EXCERTO FORNECIDO
NO BALUR I STA NA NO KUNCIMENTI, PA KILA, NO BALURIZA KUNCIMENTI!...
A informação
bancária de 31 entidades angolanas com contas no banco HSBC, na Suíça, e com um
valor de depósitos de US $36 milhões, revela que grande parte dos seus
titulares são comerciantes de diamantes estrangeiros. A lista dos nomes
relembra as vezes que o presidente atribuiu a nacionalidade angolana a
traficantes de armas e a suspeitos de crimes de corrupção e evasão fiscal. Mas,
em Angola, estes cidadãos são ilustres, alguns são mesmo amigos e sócios de
Isabel dos Santos, condição que em Angola continua a permitir que se esteja
acima da lei e da dignidade dos angolanos.
A lista faz parte da divulgação de informação bancária referente aos anos de
2006 a 2007, obtida pelo jornal francês Le
Monde, e que o Consórcio Internacional de Jornalistas Investigativos
(ICIJ) colocou à disposição de colegas em várias partes do mundo, incluindo o Maka Angola.
Os ficheiros do banco,
colocados à disposição dos jornalistas e analisados pelas autoridades
francesas, estão incompletos mas permitem aferir os clientes por país. Sabe-se
que, em muitos casos, o cliente apresenta três a quatro nacionalidades
diferentes, optando o banco por identificá-lo como nacional do pais com o qual
tem maior relacionamento financeiro.
No topo da lista de clientes identificados com a nacionalidade angolana,
encontram-se cidadãos judeus originários da Bélgica e de Israel, todos ligados
ao sector dos diamantes. A mais importante dessas figuras é Guy Laniado, de 43
anos, então gerente da Ascorp. Esta empresa foi criada em 2000 pelo traficante
de armas Arkady Gaydamak, com o objectivo de comercializar exclusivamente os
diamantes angolanos. Em troca da exclusividade do negócio de diamantes,
Gaydamak assegurou apoio técnico-militar israelita para o combate decisivo
contra Jonas Savimbi.

DADOS DE ENTRADA
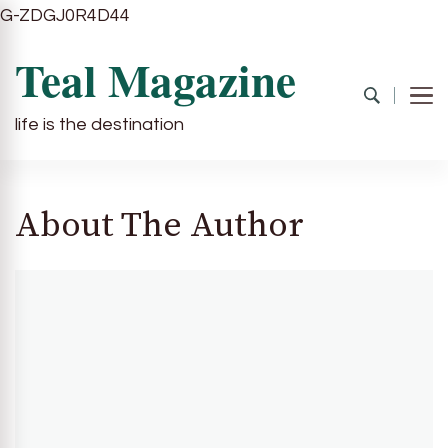
G-ZDGJ0R4D44
Teal Magazine
life is the destination
About The Author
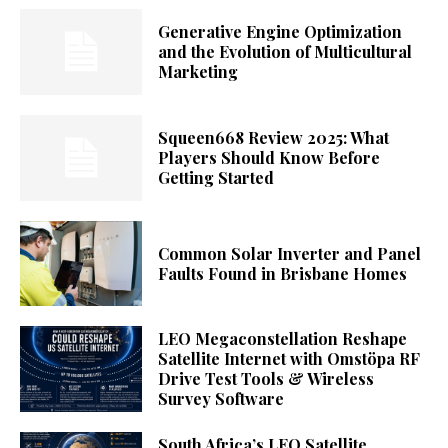
Generative Engine Optimization
and the Evolution of Multicultural
Marketing
Squeen668 Review 2025: What
Players Should Know Before
Getting Started
Common Solar Inverter and Panel
Faults Found in Brisbane Homes
LEO Megaconstellation Reshape
Satellite Internet with Omstöpa RF
Drive Test Tools & Wireless
Survey Software
South Africa’s LEO Satellite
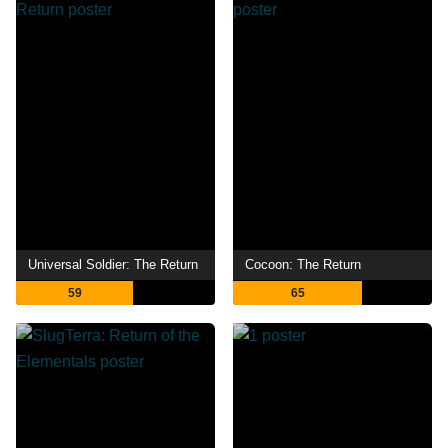
Universal Soldier: The Return
Cocoon: The Return
59
65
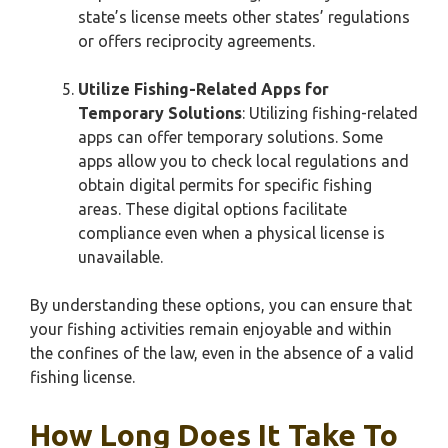
state’s license meets other states’ regulations
or offers reciprocity agreements.
Utilize Fishing-Related Apps for
Temporary Solutions
: Utilizing fishing-related
apps can offer temporary solutions. Some
apps allow you to check local regulations and
obtain digital permits for specific fishing
areas. These digital options facilitate
compliance even when a physical license is
unavailable.
By understanding these options, you can ensure that
your fishing activities remain enjoyable and within
the confines of the law, even in the absence of a valid
fishing license.
How Long Does It Take To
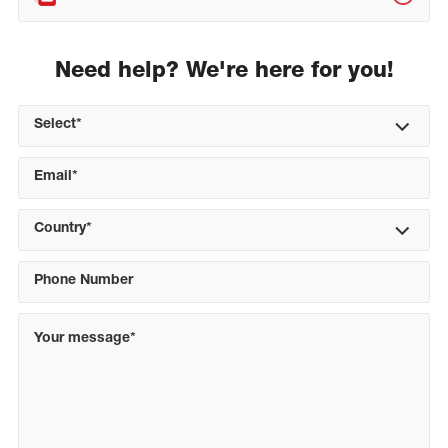
Need help? We're here for you!
Select*
Country*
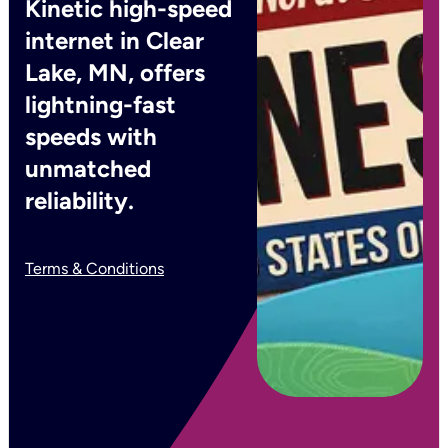
Kinetic high-speed
internet in Clear
Lake, MN, offers
lightning-fast
speeds with
unmatched
reliability.
Terms & Conditions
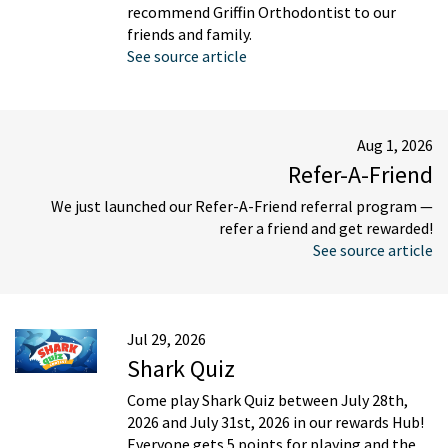
recommend Griffin Orthodontist to our
friends and family.
See source article
Aug 1, 2026
Refer-A-Friend
We just launched our Refer-A-Friend referral program —
refer a friend and get rewarded!
See source article
Jul 29, 2026
Shark Quiz
Come play Shark Quiz between July 28th,
2026 and July 31st, 2026 in our rewards Hub!
Everyone gets 5 points for playing and the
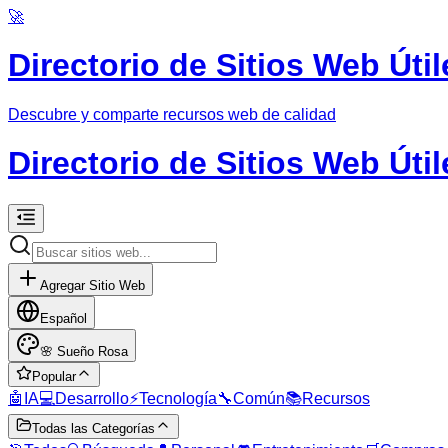
🚀
Directorio de Sitios Web Útil
Descubre y comparte recursos web de calidad
Directorio de Sitios Web Útil
Agregar Sitio Web
Español
🌸
Sueño Rosa
Popular
🤖
IA
💻
Desarrollo
⚡
Tecnología
🔧
Común
📚
Recursos
Todas las Categorías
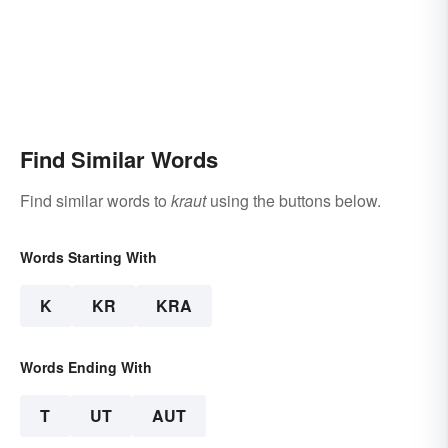
Find Similar Words
Find similar words to
kraut
using the buttons below.
Words Starting With
K
KR
KRA
Words Ending With
T
UT
AUT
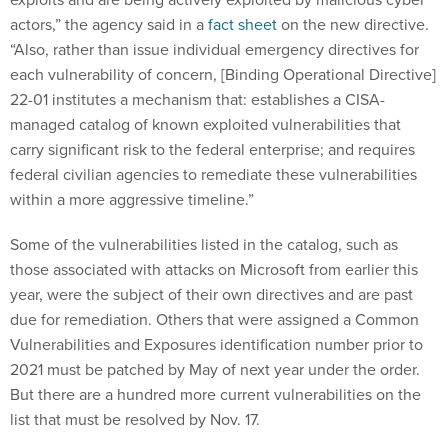
actors,” the agency said in a
fact sheet
on the new directive.
“Also, rather than issue individual emergency directives for
each vulnerability of concern, [Binding Operational Directive]
22-01 institutes a mechanism that: establishes a CISA-
managed catalog of known exploited vulnerabilities that
carry significant risk to the federal enterprise; and requires
federal civilian agencies to remediate these vulnerabilities
within a more aggressive timeline.”
Some of the vulnerabilities listed in the catalog, such as
those associated with attacks on Microsoft from earlier this
year, were the subject of their own directives and are past
due for remediation. Others that were assigned a Common
Vulnerabilities and Exposures identification number prior to
2021 must be patched by May of next year under the order.
But there are a hundred more current vulnerabilities on the
list that must be resolved by Nov. 17.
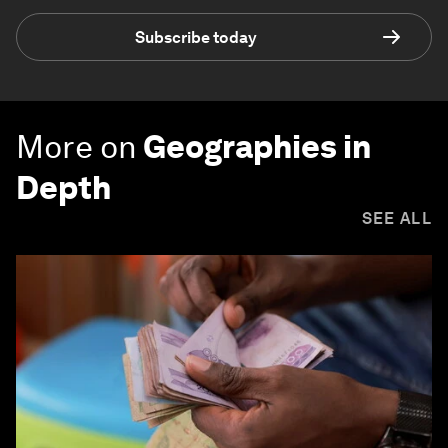
Subscribe today
More on
Geographies in
Depth
SEE ALL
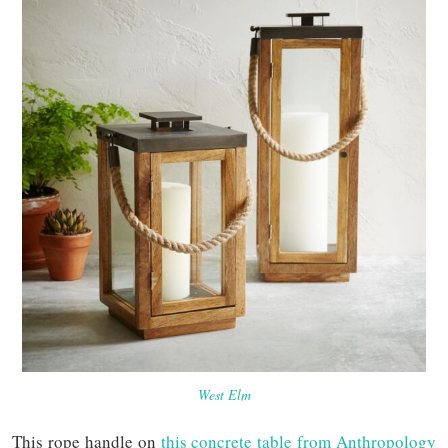
West Elm
This rope handle on
this concrete table from Anthropology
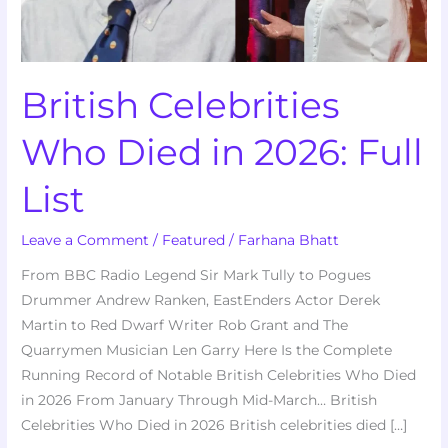
List
British Celebrities
Who Died in 2026: Full
List
Leave a Comment
/
Featured
/
Farhana Bhatt
From BBC Radio Legend Sir Mark Tully to Pogues
Drummer Andrew Ranken, EastEnders Actor Derek
Martin to Red Dwarf Writer Rob Grant and The
Quarrymen Musician Len Garry Here Is the Complete
Running Record of Notable British Celebrities Who Died
in 2026 From January Through Mid-March… British
Celebrities Who Died in 2026 British celebrities died […]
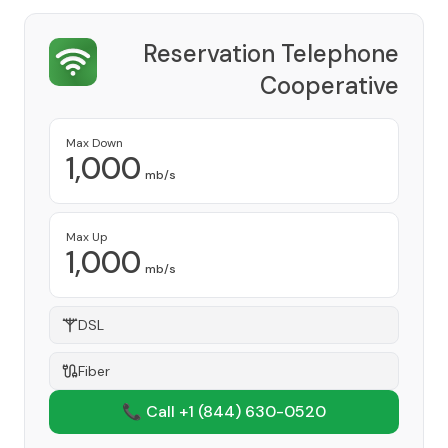
Reservation Telephone
Cooperative
Provider
Max Down
1,000
mb/s
Max Up
1,000
mb/s
DSL
Fiber
📞 Call +1
(844) 630-0520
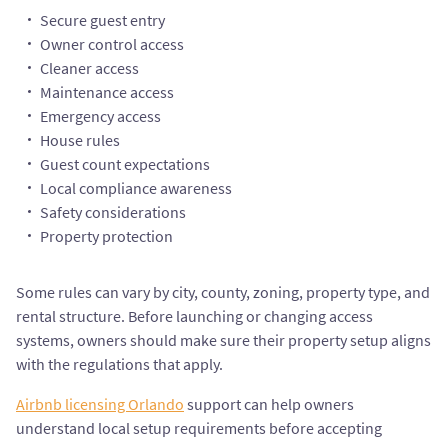
Secure guest entry
Owner control access
Cleaner access
Maintenance access
Emergency access
House rules
Guest count expectations
Local compliance awareness
Safety considerations
Property protection
Some rules can vary by city, county, zoning, property type, and
rental structure. Before launching or changing access
systems, owners should make sure their property setup aligns
with the regulations that apply.
Airbnb licensing Orlando
support can help owners
understand local setup requirements before accepting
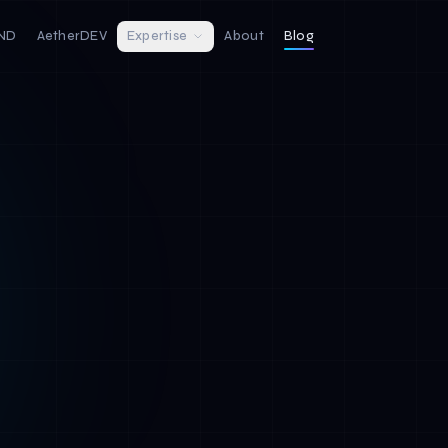
IND
AetherDEV
Expertise
About
Blog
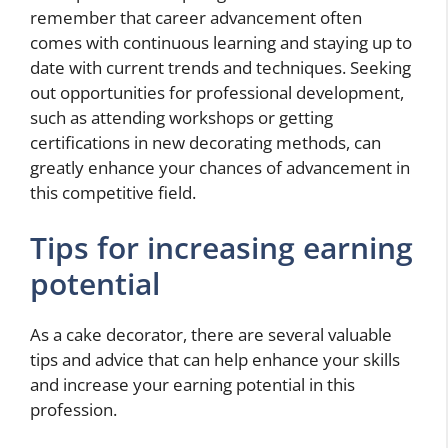
remember that career advancement often
comes with continuous learning and staying up to
date with current trends and techniques. Seeking
out opportunities for professional development,
such as attending workshops or getting
certifications in new decorating methods, can
greatly enhance your chances of advancement in
this competitive field.
Tips for increasing earning
potential
As a cake decorator, there are several valuable
tips and advice that can help enhance your skills
and increase your earning potential in this
profession.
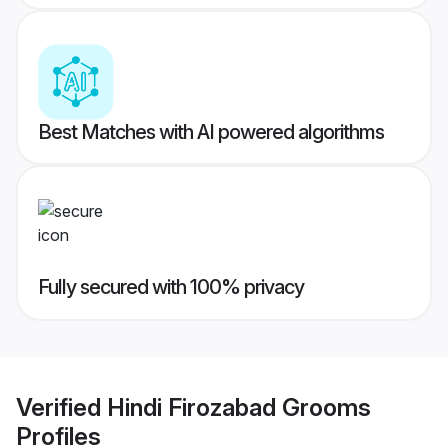
Best Matches with AI powered algorithms
Fully secured with 100% privacy
Verified
Hindi Firozabad Grooms
Profiles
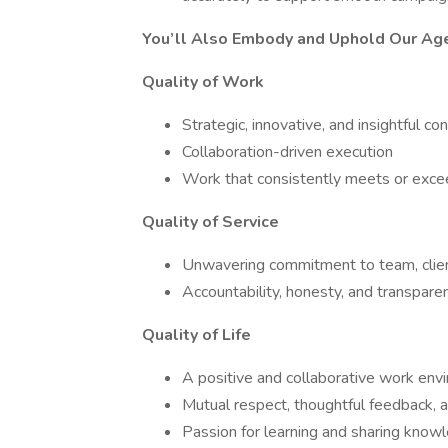
You’ll Also Embody and Uphold Our Ag
Quality of Work
Strategic, innovative, and insightful co
Collaboration-driven execution
Work that consistently meets or excee
Quality of Service
Unwavering commitment to team, client
Accountability, honesty, and transpare
Quality of Life
A positive and collaborative work env
Mutual respect, thoughtful feedback, 
Passion for learning and sharing know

INSTRUÇÃO DE TRABALHO
Transcreva o excerto sobre as contas angolanas no HSBC entre "A lista faz" e "maior relacionamento financeiro.", inclusive, substituindo "ficheiros" por "arquivos". O material não tem qualquer relação com o excerto.

RESPOSTA AO EXERCÍCIO
A lista faz parte da divulgação de informação bancária referente aos anos de
2006 a 2007, obtida pelo jornal francês Le
Monde, e que o Consórcio Internacional de Jornalistas Investigativos
(ICIJ) colocou à disposição de colegas em várias partes do mundo, incluindo o Maka Angola.
Os arquivos do banco,
colocados à disposição dos jornalistas e analisados pelas autoridades
francesas, estão incompletos mas permitem aferir os clientes por país. Sabe-se
que, em muitos casos, o cliente apresenta três a quatro nacionalidades
diferentes, optando o banco por identificá-lo como nacional do pais com o qual
tem maior relacionamento financeiro.